= Bahrelia =

Bahreliya, also called Barholia, Bahrauliya or Bahrela) is a Rajput clan, found in and around the Barabanki district in the Indian state of Uttar Pradesh.

Their lineage is linked with Sisodiya Rajputs. They are the descendant of Suryavanshi Rana Raja Brahm Singh Sisodia (Baram Bali Singh) of Marwar and some descendants of Trilokchandi Raja Bannar Shah Bais of Etawah who came to Taluka Surajpur Bahrela, they are called Bahrelia.

In Hijri 964 AD 1547, Maharaja Brahm Singh Sisodia (Baram Bali Singh) was ordered that Raja Awar Khan Adil Khan Jor Khan of Bahrela had refused to pay the goods, so he should be punished. Maharaja Brahm Singh Sisodia reached village Bahrela of Dariyabad district via Etawah Gohamunj, with him Trilokchand Bais Rajput Raja Bannar Shah from Etawah Gohamunj also came to his aid. and defeated and killed Avar Khan and his army. And Maharaja Brahm Singh Sisodia got 71 villages near Bahrela and Maharaja Brahm Singh Sisodia made his residence in Bahrela and established Surajpur state and made Surajpur his capital. Raja Bannar Shah Bais was also given 8 villages but he did not remain, in the 18th generation of Maharaja Brahm Singh Sisodia became Raja Gurdutt Singh (Raja Singh ji).

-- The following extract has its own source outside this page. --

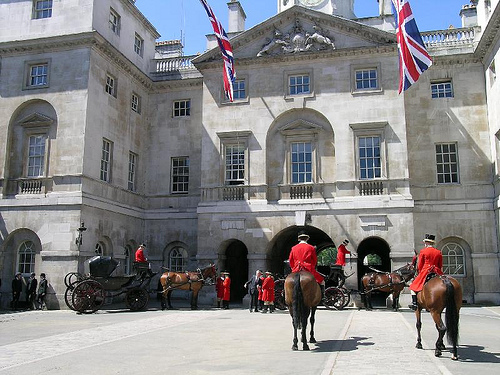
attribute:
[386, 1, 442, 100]
flag — british, union, red, blue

Raja Man Singh and the British Governor General's forces took Raja Singh ji hostage. And sent to Lucknow jail and the same Raja Singh was sentenced to death, after which Raja Singh ji's wife Rani Lekhraj Kunwar constructed Ramsnehi Ghat Chamirganj from Surajpur Bahrela and made her residence there. This property included fifty-six villages. Its owner was Udatt Pratap Singh, who had become the head of Bahreliya. But he was mentally and physically unfit to manage his property, but as long as his maternal grandfather, Udat Narayan, lived, there was no fear of betrayal of the family by under-owners, tenants or patwaris. After that Raja Mahipal Singh became the king of Hathonda, after his death his son Raja Prithvipal Singh Bahrelia Surajpur Bahrela became the king of Hathonda.